Dans une allocution solennelle diffusée ce vendredi 23 mai 2025, l’ancien président de la République démocratique du Congo (2001-2019) a présenté une analyse approfondie de la situation du pays, assortie de propositions concrètes. Retour sur les principaux axes de cette intervention marquante.
État des lieux : un pays en régression
L’ancien chef de l’État a dressé un constat sévère de la situation nationale, estimant que « le pronostic vital de la nation est engagé ». Il a souligné plusieurs domaines de préoccupation :
Sur le plan politique, Joseph Kabila a dénoncé « une dérive dictatoriale caractérisée par la concentration de tous les pouvoirs entre les mains d’un seul homme ». Il a cité plusieurs exemples, dont « le coup d’État institutionnel de décembre 2020 » et « le simulacre des élections de décembre 2023 ».
La situation sécuritaire a été décrite comme « plus que préoccupante », avec « l’abandon du monopole de la violence légitime par l’État » au profit de « bandes de mercenaires et de milices tribales ». L’ancien président a particulièrement insisté sur la situation dans l’Est du pays, déplorant que « le sang de nos compatriotes coule abondamment ».
Analyse des causes : une gouvernance en échec
Joseph Kabila a identifié plusieurs facteurs expliquant selon lui cette dégradation :
« L’ivresse du pouvoir sans limite » a été pointée comme principale responsable, conduisant à « des remises en cause systématiques des acquis institutionnels ». L’ancien président a critiqué « une justice instrumentalisée » et « un Parlement réduit à une chambre d’enregistrement ».

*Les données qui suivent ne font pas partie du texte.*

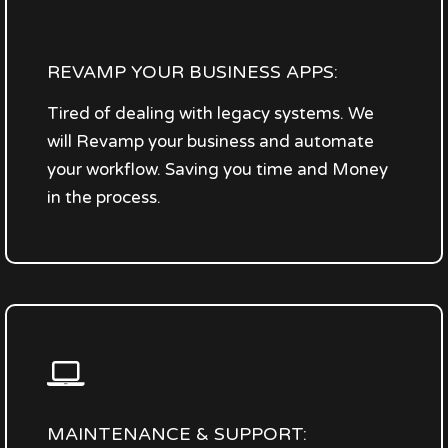
REVAMP YOUR BUSINESS APPS:
Tired of dealing with legacy systems. We
will Revamp your business and automate
your workflow. Saving you time and Money
in the process.
MAINTENANCE & SUPPORT:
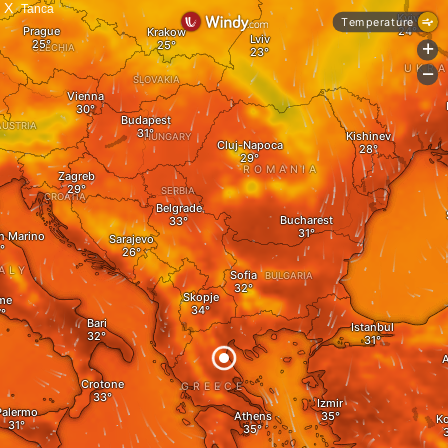
X
Tanca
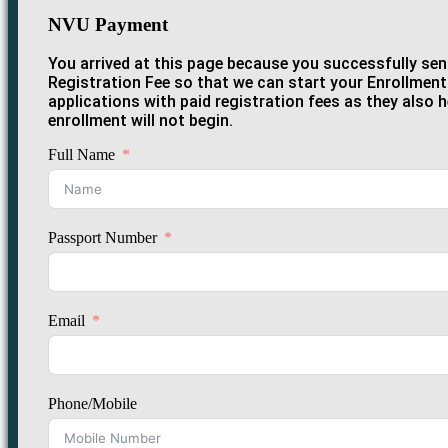
NVU Payment
You arrived at this page because you successfully sent
Registration Fee so that we can start your Enrollment 
applications with paid registration fees as they also 
enrollment will not begin.
Full Name
Passport Number
Email
Phone/Mobile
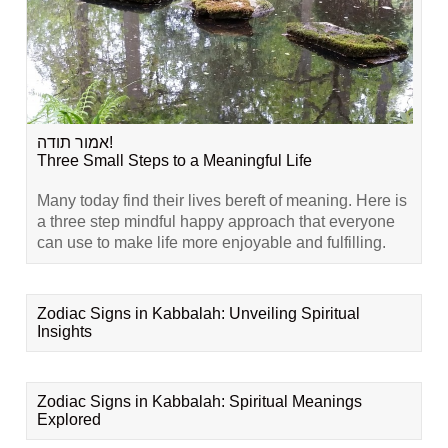
אמור תודה!
Three Small Steps to a Meaningful Life
Many today find their lives bereft of meaning. Here is
a three step mindful happy approach that everyone
can use to make life more enjoyable and fulfilling.
Zodiac Signs in Kabbalah: Unveiling Spiritual
Insights
Zodiac Signs in Kabbalah: Spiritual Meanings
Explored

Sur le plan économique, il a dénoncé « une gestion hasardeuse » marquée par « un endettement public galopant » dépassant les 10 milliards de dollars, et « une corruption atteignant des niveaux inédits ». Malgré l’augmentation des recettes, « aucun investissement structurant n’a été réalisé ».

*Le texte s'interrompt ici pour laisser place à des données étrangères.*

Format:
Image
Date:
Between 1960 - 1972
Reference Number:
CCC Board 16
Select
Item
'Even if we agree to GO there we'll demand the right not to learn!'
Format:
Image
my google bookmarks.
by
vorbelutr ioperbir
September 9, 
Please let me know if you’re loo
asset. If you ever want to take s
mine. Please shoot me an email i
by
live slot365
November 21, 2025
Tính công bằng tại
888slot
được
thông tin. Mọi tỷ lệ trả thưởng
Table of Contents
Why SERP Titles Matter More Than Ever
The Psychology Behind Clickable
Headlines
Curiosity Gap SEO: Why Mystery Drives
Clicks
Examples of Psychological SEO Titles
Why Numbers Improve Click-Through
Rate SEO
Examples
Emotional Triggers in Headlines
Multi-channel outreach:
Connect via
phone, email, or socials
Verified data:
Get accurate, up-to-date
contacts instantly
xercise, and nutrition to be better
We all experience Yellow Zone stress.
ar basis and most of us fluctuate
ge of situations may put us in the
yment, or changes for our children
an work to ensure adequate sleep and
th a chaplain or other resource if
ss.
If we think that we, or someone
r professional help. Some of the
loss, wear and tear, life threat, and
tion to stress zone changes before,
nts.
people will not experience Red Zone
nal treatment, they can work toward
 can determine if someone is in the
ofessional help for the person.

Propositions : un pacte citoyen en 12 points
Face à cette situation, l’ancien président a présenté un programme de redressement articulé autour de douze mesures prioritaires :
- La restauration de l’État de droit et des libertés fondamentales
- La fin immédiate des hostilités dans l’Est du pays
- Le rétablissement de l’autorité de l’État sur tout le territoire
- La réconciliation nationale et la reconstruction de la cohésion sociale
- La relance économique par une gestion orthodoxe des finances publiques
- Le rétablissement du dialogue avec les pays voisins
- La neutralisation de tous les groupes armés
- L’élimination du mercenariat conformément aux conventions internationales
- Le retrait des troupes étrangères du territoire national
- La restauration de la crédibilité internationale du pays
- La relance des institutions démocratiques
- La répartition équitable des ressources nationales
Positionnement politique : un appel à l’union sacrée
Se présentant en rassembleur, Joseph Kabila a lancé « un appel solennel à tous les Congolais » pour « un sursaut patriotique ». Il a insisté : « Le Congo appartient à tout son peuple, pas à un régime ou à une personne ».

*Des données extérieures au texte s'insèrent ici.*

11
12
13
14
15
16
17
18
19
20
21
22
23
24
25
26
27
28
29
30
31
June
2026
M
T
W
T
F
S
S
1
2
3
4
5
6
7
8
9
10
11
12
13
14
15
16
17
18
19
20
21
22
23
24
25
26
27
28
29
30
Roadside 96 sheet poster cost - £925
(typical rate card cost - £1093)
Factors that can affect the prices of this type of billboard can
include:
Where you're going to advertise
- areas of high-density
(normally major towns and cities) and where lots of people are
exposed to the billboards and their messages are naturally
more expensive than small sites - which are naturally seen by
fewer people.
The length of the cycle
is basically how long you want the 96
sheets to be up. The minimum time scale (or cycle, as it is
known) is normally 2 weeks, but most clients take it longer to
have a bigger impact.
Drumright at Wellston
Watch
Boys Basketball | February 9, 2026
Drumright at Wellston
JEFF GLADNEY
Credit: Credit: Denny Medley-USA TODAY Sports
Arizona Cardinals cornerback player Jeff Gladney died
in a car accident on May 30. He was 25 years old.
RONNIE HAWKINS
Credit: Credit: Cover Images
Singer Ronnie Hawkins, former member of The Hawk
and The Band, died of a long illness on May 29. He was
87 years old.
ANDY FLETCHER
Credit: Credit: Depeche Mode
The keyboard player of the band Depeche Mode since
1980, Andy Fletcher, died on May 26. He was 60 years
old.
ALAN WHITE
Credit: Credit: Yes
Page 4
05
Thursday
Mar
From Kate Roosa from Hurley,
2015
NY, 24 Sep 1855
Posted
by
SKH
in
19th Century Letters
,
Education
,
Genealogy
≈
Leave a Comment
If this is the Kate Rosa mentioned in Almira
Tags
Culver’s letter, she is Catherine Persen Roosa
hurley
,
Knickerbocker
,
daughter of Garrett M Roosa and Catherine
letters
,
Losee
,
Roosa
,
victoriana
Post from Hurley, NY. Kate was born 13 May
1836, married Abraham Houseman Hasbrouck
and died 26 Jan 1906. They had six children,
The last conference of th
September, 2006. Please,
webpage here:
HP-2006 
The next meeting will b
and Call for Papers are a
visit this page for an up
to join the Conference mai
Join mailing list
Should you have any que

L’ancien président a réaffirmé son attachement à la Constitution de 2006 et au Pacte républicain de Sun City, tout en dénonçant « les tentatives de falsification de l’histoire » par le pouvoir actuel.
Réactions et perspectives
Ce discours intervient dans un contexte politique particulièrement tendu, au lendemain de la levée de l’immunité parlementaire de l’ancien président par le Sénat. Les analystes y voient à la fois une réponse à cette décision et une tentative de repositionnement sur l’échiquier politique national.
La référence constante aux mécanismes régionaux de paix (Pacte des Grands Lacs, Accord-cadre d’Addis-Abeba) et aux instruments juridiques internationaux semble destinée à donner une assise institutionnelle à ses propositions.
un moment clé de la vie politique congolaise
Par cette intervention, Joseph Kabila opère un retour remarqué sur la scène politique nationale. Tout en critiquant sévèrement l’action du gouvernement, il se présente en garant des institutions et en défenseur du bien commun.
Le ton mesuré mais ferme de l’allocution, son ancrage dans le droit international et les textes fondamentaux de la République, ainsi que la proposition d’un programme structuré, marquent une volonté de se positionner au-dessus des clivages partisans.
La suite dépendra des réactions qu’elle suscitera au sein de la classe politique, de la société civile et de la communauté internationale, à un moment où la RDC fait face à des défis multidimensionnels sans précédent.